# feeding my piranha



## xBIgBOix (Feb 28, 2004)

I heard that feeding piranha guppies isnt healthy. Should i feed them rodents


----------



## lament configuration (Jun 22, 2003)

nah just stick with krill, catfish/tilapia filets, worms and pellets if they will take them.


----------



## piranha_sarge (Feb 23, 2004)

every once in awhile cant hurt any but it is bad if you feed them guppies 100% of the time


----------



## lui_81083 (Feb 18, 2004)

^good advice!


----------



## JesseD (Mar 26, 2003)

a diet of strictly live foods isn't healthy for your fish. they need a varied diet..them them live foods for a treat.
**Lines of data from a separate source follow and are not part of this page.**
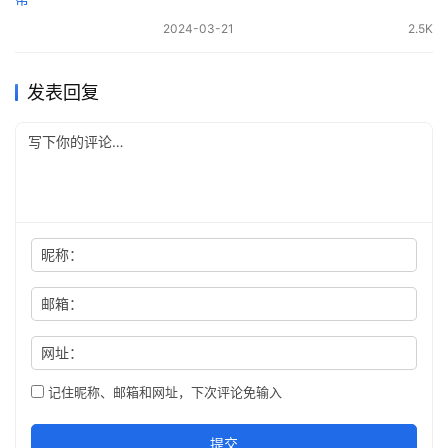
2024-03-21
2.5K
发表回复
昵称：
邮箱：
网址：
记住昵称、邮箱和网址，下次评论免输入
提交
their main diet should consist of:

-shrimp
-catfish
-beef
-beefheart
-chicken
-smelt
-krill
-earthworms
-mealworms


----------



## Atlanta Braves Baby! (Mar 12, 2003)

^ goodlist above

I would add salmon and squid to that list also.


----------



## adamc07 (Oct 23, 2003)

Poultry is bad for fish, read it at some other post.


----------



## Mr. Hannibal (Feb 21, 2003)

The most varied diet the better...you should try fish fillets, shrimp, crab, earthworms...and beefheart, chicken and clean feeders once in a while :nod: !


----------



## ScratchHTT (Dec 24, 2003)

Ask your G Unit Uncle


----------